Вы все равно сходитесь на том, что его и твой — самые лучшие города в мире, а здесь, ну да, ну красиво... но эти люди и эти правила... Можно задохнуться. Вы оба оседлали любимый конек — тему «Восток-Запад», «мы-они». И упорно бравируете богатой русской душой, упорно закрывая глаза на порядочность как самое важное качество. Вас все тянет к той широте, которая уже сузилась и измельчала, а вы-то... ты-то и не заметила.
Стаканы пустеют. Он начинает рассказывать о дочке, вскользь упоминая о жене. Работа? Ее слишком много. Это попытка бегства от самого себя, от вечернего возвращения домой, где уже давно пустота, холод и непонимание. Постоянное непреодолимое желание вырваться куда-то. Да, вот вырвался.
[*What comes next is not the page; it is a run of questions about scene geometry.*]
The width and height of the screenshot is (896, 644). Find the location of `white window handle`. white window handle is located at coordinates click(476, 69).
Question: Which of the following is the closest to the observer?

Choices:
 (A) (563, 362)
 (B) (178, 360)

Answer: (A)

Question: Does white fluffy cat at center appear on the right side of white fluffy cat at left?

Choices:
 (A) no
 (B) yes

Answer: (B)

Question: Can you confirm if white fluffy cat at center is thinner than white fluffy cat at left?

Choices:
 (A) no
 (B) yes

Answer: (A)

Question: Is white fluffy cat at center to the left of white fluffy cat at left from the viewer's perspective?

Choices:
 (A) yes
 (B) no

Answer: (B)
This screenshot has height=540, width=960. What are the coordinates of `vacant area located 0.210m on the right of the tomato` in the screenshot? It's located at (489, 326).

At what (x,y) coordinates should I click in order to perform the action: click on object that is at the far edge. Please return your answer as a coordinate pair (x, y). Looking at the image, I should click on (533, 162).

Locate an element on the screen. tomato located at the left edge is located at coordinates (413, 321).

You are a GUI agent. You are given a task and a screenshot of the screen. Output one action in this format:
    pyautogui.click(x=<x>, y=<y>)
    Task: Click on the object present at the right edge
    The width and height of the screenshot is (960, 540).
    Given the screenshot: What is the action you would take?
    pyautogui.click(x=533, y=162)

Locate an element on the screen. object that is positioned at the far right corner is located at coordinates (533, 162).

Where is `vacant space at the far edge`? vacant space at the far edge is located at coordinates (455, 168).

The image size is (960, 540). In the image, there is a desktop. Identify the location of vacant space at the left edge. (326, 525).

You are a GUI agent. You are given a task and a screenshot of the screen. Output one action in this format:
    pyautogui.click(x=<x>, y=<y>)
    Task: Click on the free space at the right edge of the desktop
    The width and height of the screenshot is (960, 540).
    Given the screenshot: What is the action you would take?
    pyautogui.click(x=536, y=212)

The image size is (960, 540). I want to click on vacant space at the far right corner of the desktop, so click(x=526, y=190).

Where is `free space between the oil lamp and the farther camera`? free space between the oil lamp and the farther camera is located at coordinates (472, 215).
Лиля про себя отметила, что еще кто-то пытается с помощью красоты Венеции навести порядок в собственной душе. Так вот, вырвался. У нас невозможно работать мало, ты же знаешь, тогда ничего не будет, а так много надо — да еще и это, и это, да, а вот это уже купили, страшно дорого.
Тебе становится скучно. Через пару минут на горизонте появится жена с ее вечным непониманием и требованием денег. А дочка — прелесть, только вот он ее почти не видит, работы слишком много, а потом она не захочет видеть его — чужие люди, все чужие друг другу люди, даже самые родные.
Ты уже начинаешь вспоминать иностранца с его интеллигентными ненавязчивыми разговорами. Наша манера грузить первого встречного (к тому же женщину) всеми своими проблемами поистине поразительна. Он спохватывается: «Что же я все о себе? А что у тебя?».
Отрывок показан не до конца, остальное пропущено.